■ Фрагмент страницы
- - - - - - -
Каждое «я» сохраняет все свое индивидуальное прошлое в своем подсознании и, хотя не вспоминает сознательно отдельных событий прежней жизни, все же руководится прошлым опытом в форме выработанных ранее инстинктов, симпатий и антипатий, привычек и т. п., так что все поведение каждого существа есть дальнейшее развитие на той основе, которая создана всею предыдущею историею его.

----------


## Mahottsava Gauranga das

Интересные цитаты, особенно в контексте того, что последняя очень близко подходит к концепции реинкарнации с учётом того, что автор позиционирует себя как христанского богослова - есть ли точное указание на произведение и страницу по этой цитате?

И второе, в контексте того же православного богословия ИМХО не очень хорошо получается (а это похоже в указанных цитатах пытается делать автор) обосновать, что мы сами виноваты в собственных грехах - ведь все живые существа, согласно тому же богословию рождающиеся после Адама "заражены" грехом - и в этом смысле они неизбежно ему подвержены. Т.е. изначально у человека нету выбора - грешить или не грешить - человек может лишь бороться с грехом позднее и с помощью Бога преодолевать его...

----------


## Андрей Афанасьевич

Николай Онуфриевич Лосский. Бог и мировое зло.

Бумажного издания у меня нет, поэтому страницу указать не могу.
- - - - - - -
■ Исходные данные
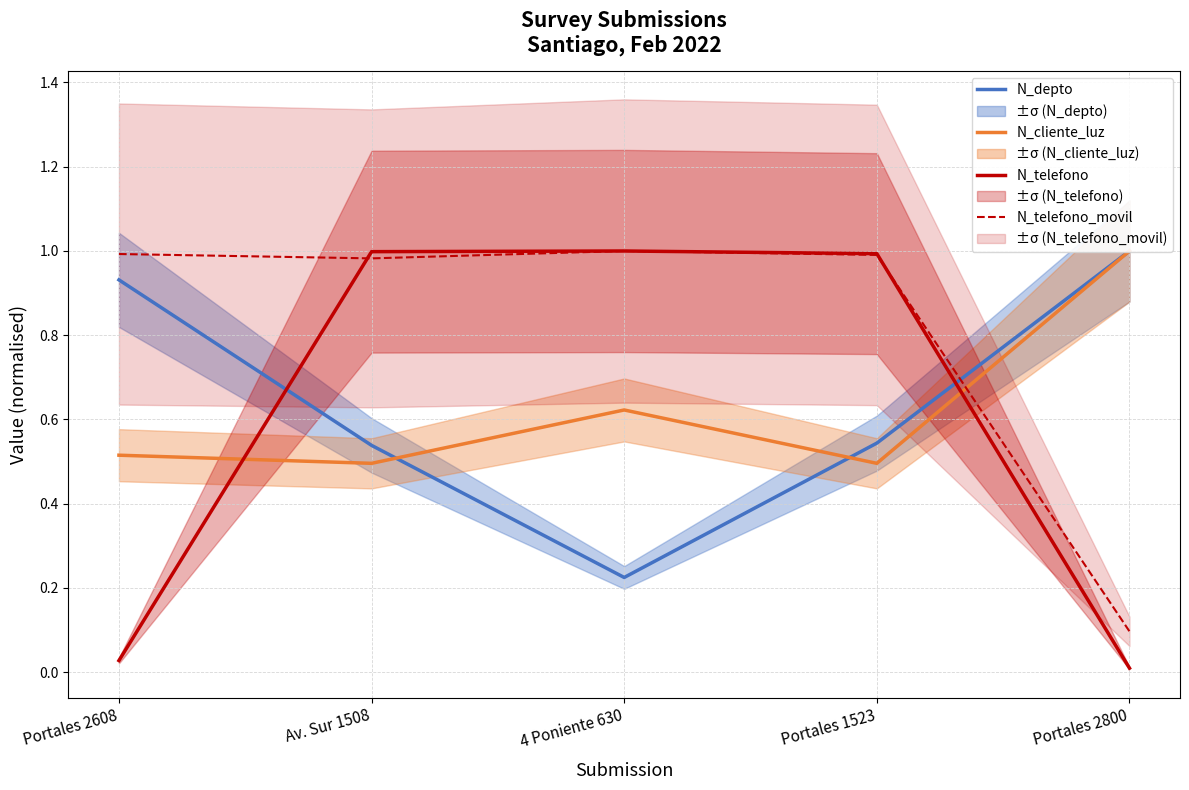

How many lines are shown in the chart?

4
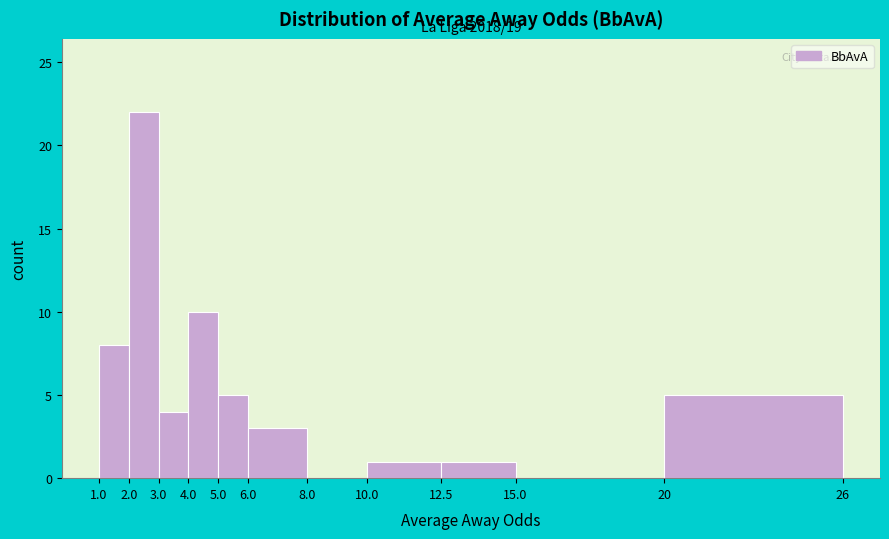

Over which range of the x-axis is the bar tallest?

2.0 to 3.0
- - - - - - -
■ Требуемое действие
Верните дословно часть фрагмента страницы, начиная со слов «## Mahottsava Gauranga» и продолжая вплоть до слов «по этой цитате?».

■ Ответ
## Mahottsava Gauranga das

Интересные цитаты, особенно в контексте того, что последняя очень близко подходит к концепции реинкарнации с учётом того, что автор позиционирует себя как христанского богослова - есть ли точное указание на произведение и страницу по этой цитате?